今回は、教育学科中等教育専攻・社会科コース担当の冨樫進准教授へのインタビューです。
私が担当している科目は、日本の歴史に関するもの(日本思想史・日本文化史)と倫理思想に関するもの(倫理学概論)の二つに大きく分けられます。
日本思想史は『古事記』『万葉集』『風土記』『大鏡』『今昔物語集』などの古典文学作品を題材として、当時の人々の価値観や世界観について考えていくことを目的にしています。
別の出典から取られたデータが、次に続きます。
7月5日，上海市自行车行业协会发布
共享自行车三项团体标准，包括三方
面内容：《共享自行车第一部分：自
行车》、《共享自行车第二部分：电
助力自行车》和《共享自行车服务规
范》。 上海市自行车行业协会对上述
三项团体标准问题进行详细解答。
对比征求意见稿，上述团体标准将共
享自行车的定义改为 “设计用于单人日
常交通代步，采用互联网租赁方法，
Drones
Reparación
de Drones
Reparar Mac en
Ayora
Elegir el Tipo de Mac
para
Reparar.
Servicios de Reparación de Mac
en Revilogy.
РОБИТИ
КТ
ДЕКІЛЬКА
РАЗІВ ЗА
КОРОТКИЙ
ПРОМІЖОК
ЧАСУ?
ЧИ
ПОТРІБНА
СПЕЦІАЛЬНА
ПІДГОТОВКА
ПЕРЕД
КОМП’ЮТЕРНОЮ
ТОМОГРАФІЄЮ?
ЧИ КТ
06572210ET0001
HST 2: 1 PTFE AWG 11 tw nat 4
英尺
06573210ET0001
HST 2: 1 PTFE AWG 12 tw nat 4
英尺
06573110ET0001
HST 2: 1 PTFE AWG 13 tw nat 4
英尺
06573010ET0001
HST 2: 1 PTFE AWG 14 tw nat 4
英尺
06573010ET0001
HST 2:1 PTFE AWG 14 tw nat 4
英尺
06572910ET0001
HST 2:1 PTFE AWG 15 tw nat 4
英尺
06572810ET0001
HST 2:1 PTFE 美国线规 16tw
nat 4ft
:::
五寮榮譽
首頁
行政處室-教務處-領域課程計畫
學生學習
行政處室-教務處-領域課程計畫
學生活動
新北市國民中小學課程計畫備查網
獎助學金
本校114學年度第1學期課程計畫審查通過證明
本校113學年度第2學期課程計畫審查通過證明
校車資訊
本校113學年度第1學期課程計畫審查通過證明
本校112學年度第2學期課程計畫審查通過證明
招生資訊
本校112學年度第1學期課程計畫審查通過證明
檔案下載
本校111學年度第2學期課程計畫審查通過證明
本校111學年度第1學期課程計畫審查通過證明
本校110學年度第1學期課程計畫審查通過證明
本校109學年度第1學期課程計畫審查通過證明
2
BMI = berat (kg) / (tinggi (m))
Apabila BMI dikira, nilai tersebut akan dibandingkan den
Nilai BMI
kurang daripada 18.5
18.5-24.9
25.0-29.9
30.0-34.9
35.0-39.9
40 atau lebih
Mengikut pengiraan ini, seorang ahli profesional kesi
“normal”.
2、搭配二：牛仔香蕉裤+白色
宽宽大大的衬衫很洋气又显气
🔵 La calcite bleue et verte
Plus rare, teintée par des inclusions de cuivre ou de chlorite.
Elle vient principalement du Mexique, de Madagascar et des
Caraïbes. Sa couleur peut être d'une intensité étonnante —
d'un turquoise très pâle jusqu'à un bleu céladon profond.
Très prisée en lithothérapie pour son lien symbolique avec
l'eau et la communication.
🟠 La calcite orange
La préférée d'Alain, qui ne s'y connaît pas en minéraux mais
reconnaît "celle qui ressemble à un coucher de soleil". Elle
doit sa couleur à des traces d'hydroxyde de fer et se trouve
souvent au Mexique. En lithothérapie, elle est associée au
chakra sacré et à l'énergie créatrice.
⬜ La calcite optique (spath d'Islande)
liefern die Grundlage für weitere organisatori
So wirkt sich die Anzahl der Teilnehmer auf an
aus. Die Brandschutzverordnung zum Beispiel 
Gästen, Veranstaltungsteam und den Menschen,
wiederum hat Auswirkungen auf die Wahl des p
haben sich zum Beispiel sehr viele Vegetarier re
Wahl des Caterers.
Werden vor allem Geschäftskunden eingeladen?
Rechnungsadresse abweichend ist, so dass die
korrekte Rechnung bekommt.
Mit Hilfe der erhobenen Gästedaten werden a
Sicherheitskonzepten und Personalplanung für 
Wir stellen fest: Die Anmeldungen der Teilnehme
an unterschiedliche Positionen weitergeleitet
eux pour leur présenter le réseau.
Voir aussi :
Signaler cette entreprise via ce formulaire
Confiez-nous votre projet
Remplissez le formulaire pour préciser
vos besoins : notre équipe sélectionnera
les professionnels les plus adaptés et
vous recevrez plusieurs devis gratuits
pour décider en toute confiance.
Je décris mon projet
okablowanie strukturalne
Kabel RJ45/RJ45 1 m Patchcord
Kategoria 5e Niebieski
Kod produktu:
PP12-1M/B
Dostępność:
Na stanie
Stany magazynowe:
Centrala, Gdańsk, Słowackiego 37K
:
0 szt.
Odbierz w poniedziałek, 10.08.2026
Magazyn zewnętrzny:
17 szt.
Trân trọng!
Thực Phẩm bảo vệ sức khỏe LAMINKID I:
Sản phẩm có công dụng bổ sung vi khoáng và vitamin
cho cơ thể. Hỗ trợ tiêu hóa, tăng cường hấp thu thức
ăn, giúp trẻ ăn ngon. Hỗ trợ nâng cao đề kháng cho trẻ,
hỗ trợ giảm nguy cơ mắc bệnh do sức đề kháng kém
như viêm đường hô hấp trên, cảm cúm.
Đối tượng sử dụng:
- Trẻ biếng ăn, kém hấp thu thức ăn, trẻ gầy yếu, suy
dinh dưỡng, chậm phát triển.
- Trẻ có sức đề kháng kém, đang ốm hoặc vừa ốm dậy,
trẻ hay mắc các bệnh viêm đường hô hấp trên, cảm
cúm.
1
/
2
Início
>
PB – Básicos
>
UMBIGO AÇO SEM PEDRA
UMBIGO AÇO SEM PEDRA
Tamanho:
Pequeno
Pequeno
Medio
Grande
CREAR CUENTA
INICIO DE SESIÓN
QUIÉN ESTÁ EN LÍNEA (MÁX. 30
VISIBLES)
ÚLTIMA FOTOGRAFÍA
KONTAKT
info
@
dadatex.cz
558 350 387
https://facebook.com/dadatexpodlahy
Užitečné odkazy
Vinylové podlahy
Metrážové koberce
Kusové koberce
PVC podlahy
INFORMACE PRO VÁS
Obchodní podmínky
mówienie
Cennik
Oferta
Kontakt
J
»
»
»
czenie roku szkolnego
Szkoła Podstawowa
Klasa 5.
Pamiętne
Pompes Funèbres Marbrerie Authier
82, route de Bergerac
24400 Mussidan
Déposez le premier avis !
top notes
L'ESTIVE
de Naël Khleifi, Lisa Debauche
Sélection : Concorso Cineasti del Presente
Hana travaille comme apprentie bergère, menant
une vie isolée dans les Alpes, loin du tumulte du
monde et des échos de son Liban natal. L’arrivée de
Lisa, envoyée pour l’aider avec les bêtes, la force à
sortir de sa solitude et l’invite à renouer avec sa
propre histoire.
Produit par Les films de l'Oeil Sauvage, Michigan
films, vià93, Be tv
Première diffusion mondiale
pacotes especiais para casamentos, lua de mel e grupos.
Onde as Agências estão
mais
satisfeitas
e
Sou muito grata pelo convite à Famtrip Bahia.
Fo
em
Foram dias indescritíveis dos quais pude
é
また、日本文化史は古代から中世・近世にかけての宗教(神道・仏教・儒学)や政治・芸術といった事象を題材として、国内外で起きた出来事なども視野に入れ、各時代に生きた人々がそれぞれどのような理想を追究していたのかということを明らかにすることを目的にしています。
倫理学概論は前期(夏休み前)に義務論・功利主義・徳倫理学、リベラリズム・リバタリアニズムといった基本的な理論について取り上げ、後期(夏休み明け)からは生命・福祉・自然環境・科学技術といった私たちにとって身近な問題を取り上げ、前期に学んだ様々な理論をふまえつつ、皆が幸福に生きることのできる社会を実現するために、私たちはどのような指針や目標をもって生活していけばいいのかという点について考えていくことを目的にしています。
教員には教科書の知識だけではなく、学ぶこと・考えることの楽しさを自らの姿勢を通じて生徒に伝えていくことが求められます。そこで、皆さんには大学で何か一つ、このことだったら他の人に負けない!という〈専門家〉としての力を身に付けてほしいと思います。
大学院修了後に国語科の非常勤講師として高校に赴任し、現代文と小論文を担当しました。生徒たちとのやり取りを通じ「生徒と接する時は、まず教員(大人)としての先入観を横に置き、一人ひとりの生徒を肯定しつつ十分なコミュニケーションをとること」「一定の信頼感を獲得した上で、一人ひとりの生徒にそれぞれ相応しい指導方針を考えること」「段階的な目標をそれぞれのペースで生徒たちに少しずつ達成させていき、達成感を生徒と共有すること」の大切さと面白さとを学びました。高校に勤務したのはわずか一年間でしたが、この時の経験は今でも私にとってかけがえのないものとなっています。